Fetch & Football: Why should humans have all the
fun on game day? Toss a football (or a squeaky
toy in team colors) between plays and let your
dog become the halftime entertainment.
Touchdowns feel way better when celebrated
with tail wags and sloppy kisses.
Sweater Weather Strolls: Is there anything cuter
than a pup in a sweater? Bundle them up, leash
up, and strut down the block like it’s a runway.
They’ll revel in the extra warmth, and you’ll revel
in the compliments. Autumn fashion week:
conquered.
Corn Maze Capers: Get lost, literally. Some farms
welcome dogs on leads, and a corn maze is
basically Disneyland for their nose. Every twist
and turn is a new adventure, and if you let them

-------

Nothing but the lines from the one containing "They’ll revel in" to the end of the records above should appear, each copied exactly.

* Solution below *
They’ll revel in the extra warmth, and you’ll revel
in the compliments. Autumn fashion week:
conquered.
Corn Maze Capers: Get lost, literally. Some farms
welcome dogs on leads, and a corn maze is
basically Disneyland for their nose. Every twist
and turn is a new adventure, and if you let them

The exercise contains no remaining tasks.